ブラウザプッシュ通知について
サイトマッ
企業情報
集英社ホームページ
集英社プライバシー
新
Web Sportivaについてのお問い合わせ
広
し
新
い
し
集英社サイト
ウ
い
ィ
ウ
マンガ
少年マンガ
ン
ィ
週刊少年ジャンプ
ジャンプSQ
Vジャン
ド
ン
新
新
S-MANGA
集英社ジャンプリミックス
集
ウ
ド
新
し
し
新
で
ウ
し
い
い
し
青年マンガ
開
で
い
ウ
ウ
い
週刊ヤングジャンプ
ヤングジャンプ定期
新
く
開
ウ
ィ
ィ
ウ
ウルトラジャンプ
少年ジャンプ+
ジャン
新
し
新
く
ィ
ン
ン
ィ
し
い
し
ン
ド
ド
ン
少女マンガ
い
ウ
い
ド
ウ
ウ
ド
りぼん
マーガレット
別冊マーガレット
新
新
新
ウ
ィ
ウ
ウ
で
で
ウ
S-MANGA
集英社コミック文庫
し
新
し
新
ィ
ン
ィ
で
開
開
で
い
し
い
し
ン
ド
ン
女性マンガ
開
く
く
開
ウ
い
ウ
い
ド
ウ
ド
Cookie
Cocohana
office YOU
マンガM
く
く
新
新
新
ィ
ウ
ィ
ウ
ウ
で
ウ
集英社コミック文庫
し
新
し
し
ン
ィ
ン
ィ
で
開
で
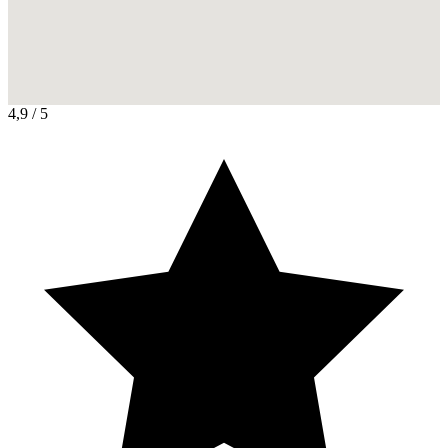
4,9
/ 5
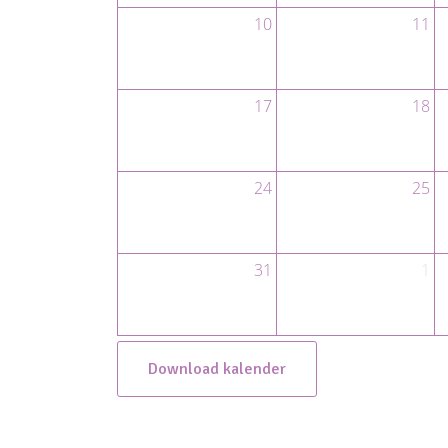
10
11
17
18
24
25
31
1
Download kalender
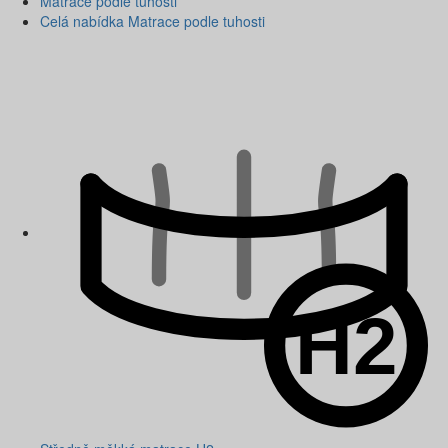
Matrace podle tuhosti
Celá nabídka Matrace podle tuhosti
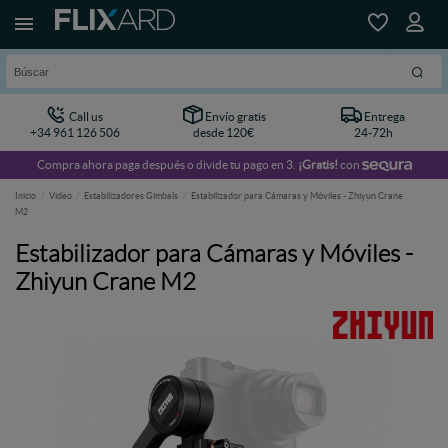
Call us
Envío gratis
Entrega
+34 961 126 506
desde 120€
24-72h
Compra ahora paga después o divide tu pago en 3.
¡Gratis!
con
Inicio
Video
Estabilizadores Gimbals
Estabilizador para Cámaras y Móviles - Zhiyun Crane
M2
Estabilizador para Cámaras y Móviles -
Zhiyun Crane M2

═══

ABOUT THIS TASK: When you reach an image, pass over it, and retype all other material exactly.

ANSWER TO THIS EXERCISE:
ブラウザプッシュ通知について
サイトマッ
企業情報
集英社ホームページ
集英社プライバシー
新
Web Sportivaについてのお問い合わせ
広
し
新
い
し
集英社サイト
ウ
い
ィ
ウ
マンガ
少年マンガ
ン
ィ
週刊少年ジャンプ
ジャンプSQ
Vジャン
ド
ン
新
新
S-MANGA
集英社ジャンプリミックス
集
ウ
ド
新
し
し
新
で
ウ
し
い
い
し
青年マンガ
開
で
い
ウ
ウ
い
週刊ヤングジャンプ
ヤングジャンプ定期
新
く
開
ウ
ィ
ィ
ウ
ウルトラジャンプ
少年ジャンプ+
ジャン
新
し
新
く
ィ
ン
ン
ィ
し
い
し
ン
ド
ド
ン
少女マンガ
い
ウ
い
ド
ウ
ウ
ド
りぼん
マーガレット
別冊マーガレット
新
新
新
ウ
ィ
ウ
ウ
で
で
ウ
S-MANGA
集英社コミック文庫
し
新
し
新
ィ
ン
ィ
で
開
開
で
い
し
い
し
ン
ド
ン
女性マンガ
開
く
く
開
ウ
い
ウ
い
ド
ウ
ド
Cookie
Cocohana
office YOU
マンガM
く
く
新
新
新
ィ
ウ
ィ
ウ
ウ
で
ウ
集英社コミック文庫
し
新
し
し
ン
ィ
ン
ィ
で
開
で
4,9
/ 5
10
11
17
18
24
25
31
1
Download kalender
Matrace podle tuhosti
Celá nabídka Matrace podle tuhosti
Call us
Envío gratis
Entrega
+34 961 126 506
desde 120€
24-72h
Compra ahora paga después o divide tu pago en 3.
¡Gratis!
con
Inicio
Video
Estabilizadores Gimbals
Estabilizador para Cámaras y Móviles - Zhiyun Crane
M2
Estabilizador para Cámaras y Móviles -
Zhiyun Crane M2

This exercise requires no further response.